Date of Award

Fall 2006

Degree Type

Thesis - Restricted

Degree Name

Master of Science (MS)


Mathematics, Statistics and Computer Science

First Advisor

Struble, Craig A.

Second Advisor

Sem, Daniel S.

Third Advisor

Madiraju, Praveen


With the development of internet-based technologies, online publication and retrieval of scientific papers has become possible. Specific online literature databases like PubMed and Medline are now available in which scientific articles are stored and made accessible to the public. Very often, biologists want to gather papers related to a particular topic and extract specific pieces of information, which they can use in their further experiments. PubMed is the main source of biomedical literature. The overwhelming amount of literature available along with the growing rate of submission of articles in PubMed makes it difficult and time-consuming for a biologist to scan through all the articles manually. Hence, there is a need for a tool that can automatically read and sort the journal articles in PubMed and mine relevant knowledge. The goal of this research is to create a user- friendly system to extract information on Protein Kinase C (PKC) inhibitors using machine learning and text-mining techniques. Protein Kinase C plays an important regulatory role in various cellular signaling processes. Deregulation of protein kinase C is responsible for the pathogenesis of many human diseases, usually by over-expression of the kiqase. Inhibition of these kinases is considered as a strategy for the treatment of PKC-associated diseases and hence researchers are interested in information on PKC inhibitors. The goal of this research project is achieved in two main steps. The first step is to pick relevant papers from PubMed, and the second step is extraction of PKC inhibitor information from PKCrelated papers.

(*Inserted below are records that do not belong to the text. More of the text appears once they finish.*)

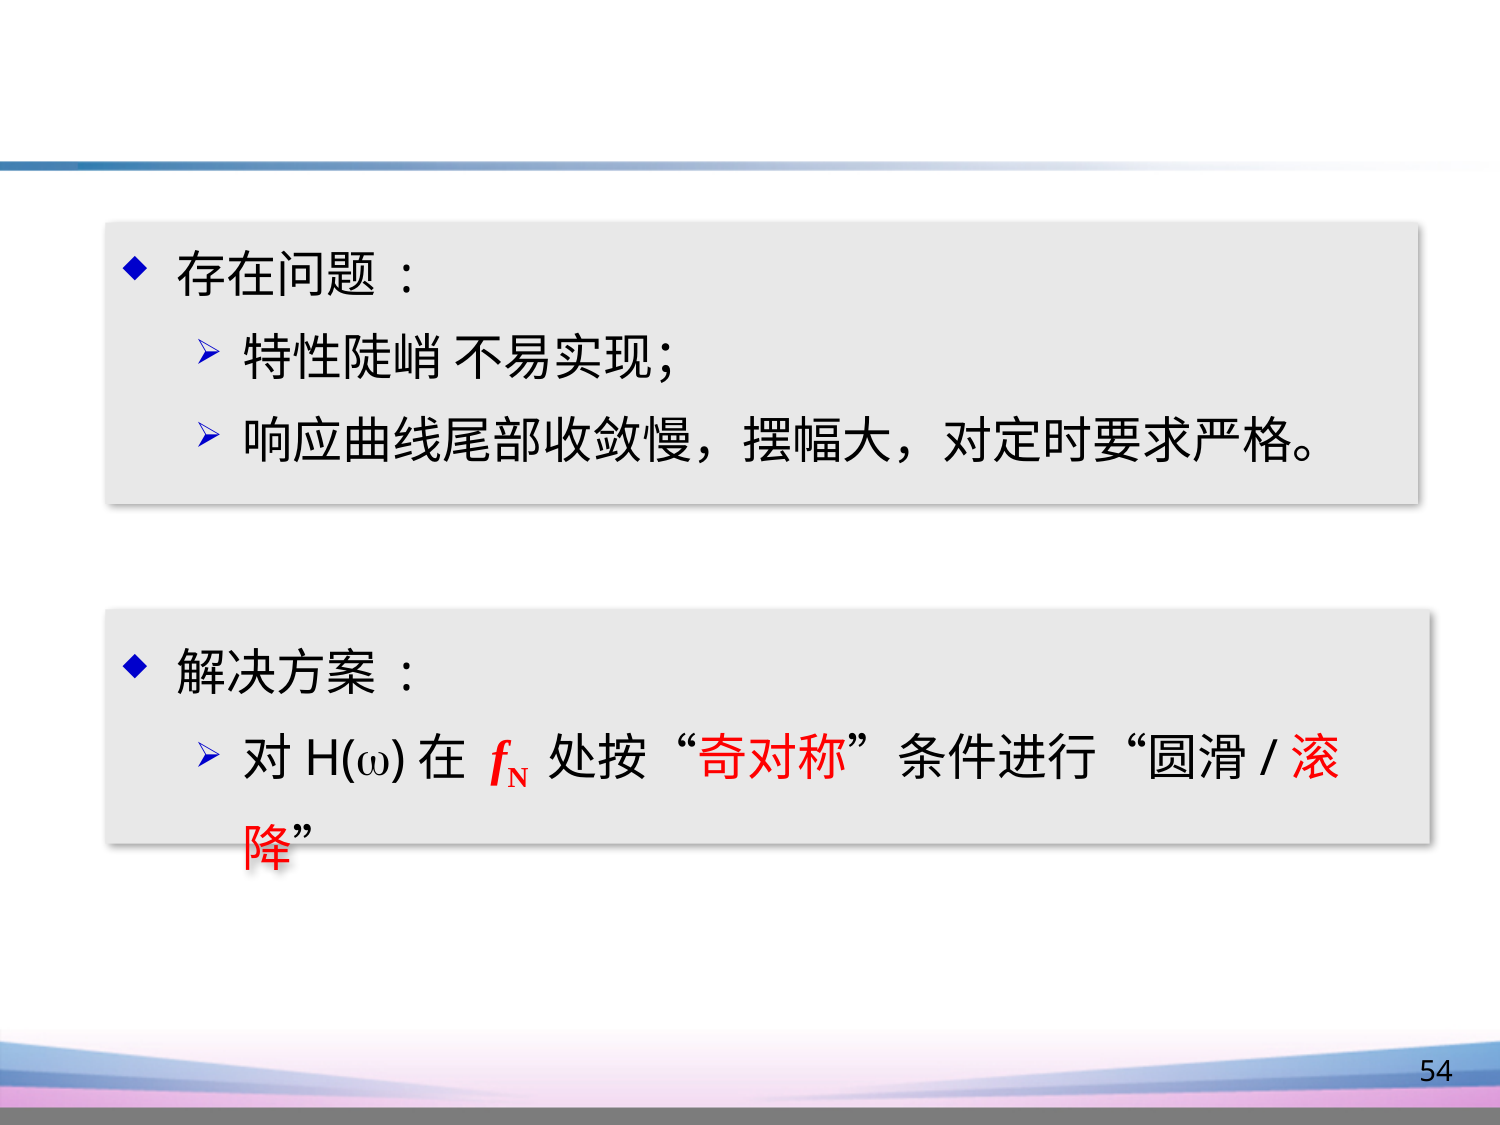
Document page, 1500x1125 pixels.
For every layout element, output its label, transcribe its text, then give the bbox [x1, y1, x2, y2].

text_box 解决方案 : 对H()在 fN 处按“奇对称”条件进行“圆滑/滚降” [105, 609, 1430, 844]
text_box 存在问题 : 特性陡峭 不易实现； 响应曲线尾部收敛慢，摆幅大，对定时要求严格。 [105, 222, 1418, 504]
picture [0, 0, 1500, 1125]
slide_number 54 [1154, 1023, 1468, 1100]
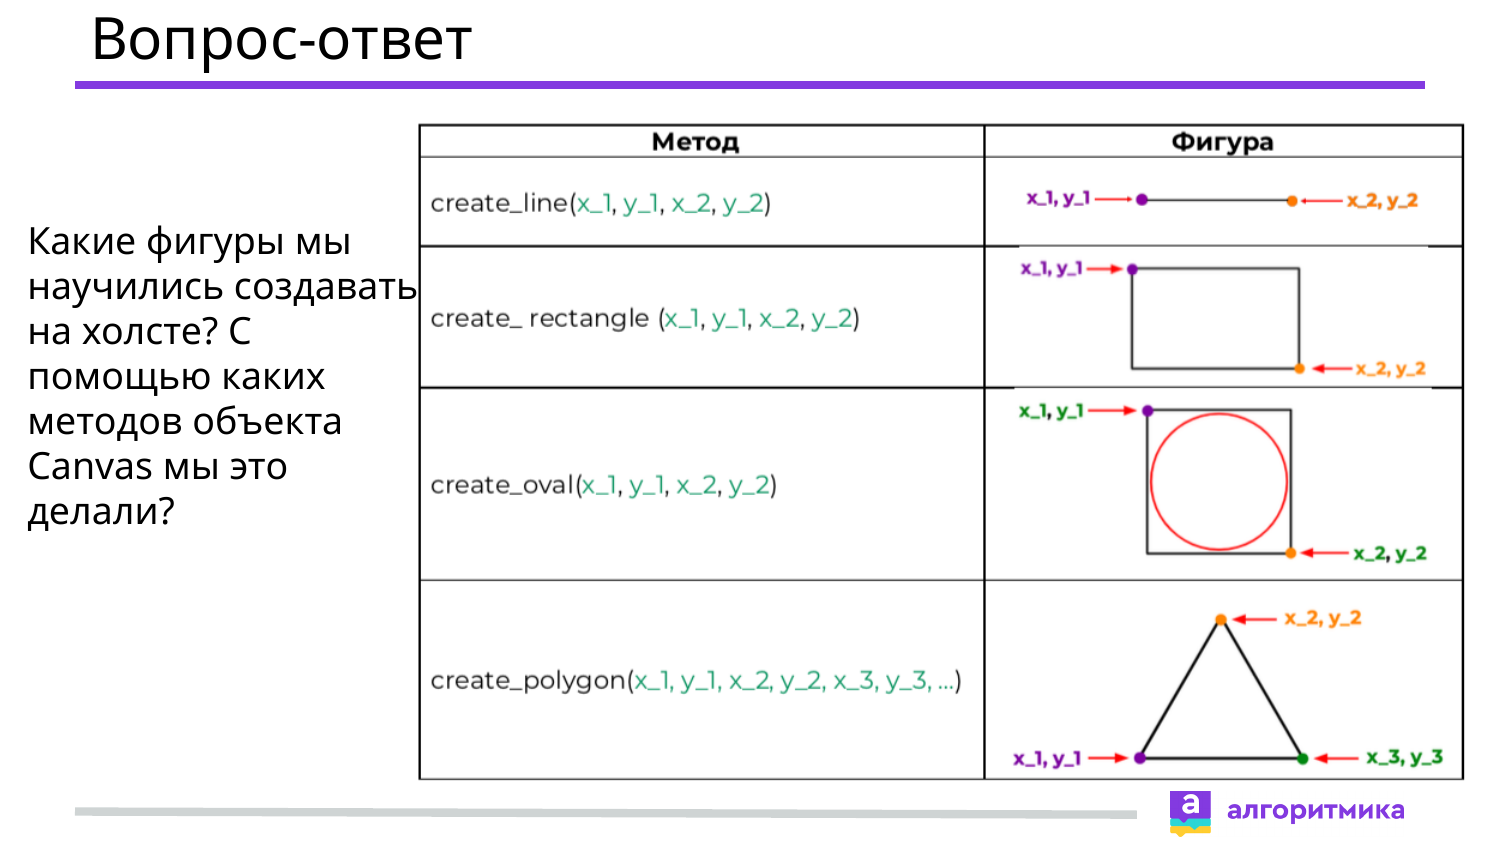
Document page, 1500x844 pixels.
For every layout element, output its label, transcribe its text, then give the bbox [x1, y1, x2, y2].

text_box Какие фигуры мы научились создавать на холсте? С помощью каких методов объекта Canvas мы это делали? [12, 201, 392, 694]
picture [397, 104, 1481, 837]
title Вопрос-ответ [75, 0, 1425, 73]
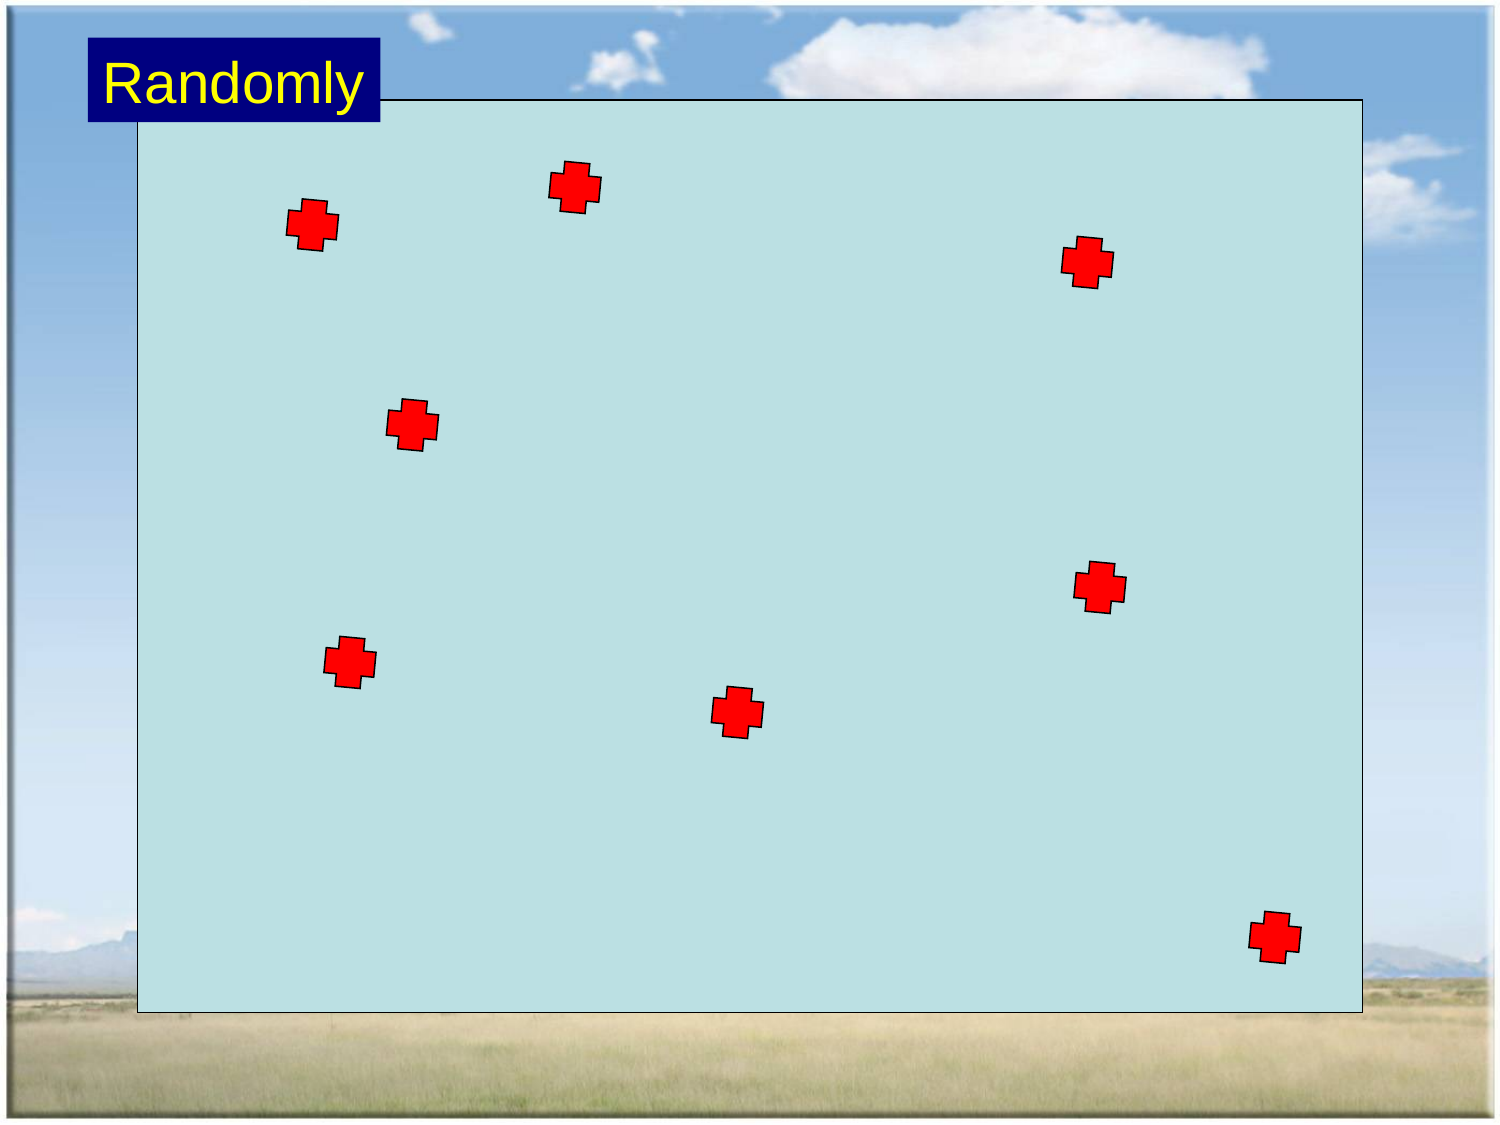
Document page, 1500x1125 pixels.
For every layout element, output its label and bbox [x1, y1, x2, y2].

picture [0, 0, 1500, 1125]
text_box [87, 37, 1301, 963]
text_box [137, 99, 1363, 1013]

Identification of relevant papers from PubMed is implemented using a modified SVM-based tool created by previous work with an accuracy of 73.5%. A CRF (Conditional Random Field) model built using 11439 sentences is used for extracting inhibitor names. This model performed with an F1 score of 86%. The CRF model did not perform well in extraction of concentration values and so, a pattern matching approach using regular expression is used to extract inhibitor concentration values with an accuracy of72.5% F1 score. We also automate both processes (classification of papers and extraction of inhibitor information) and create an interactive web-based tool (PKC-Miner) for querying and displaying specific information related to PKC.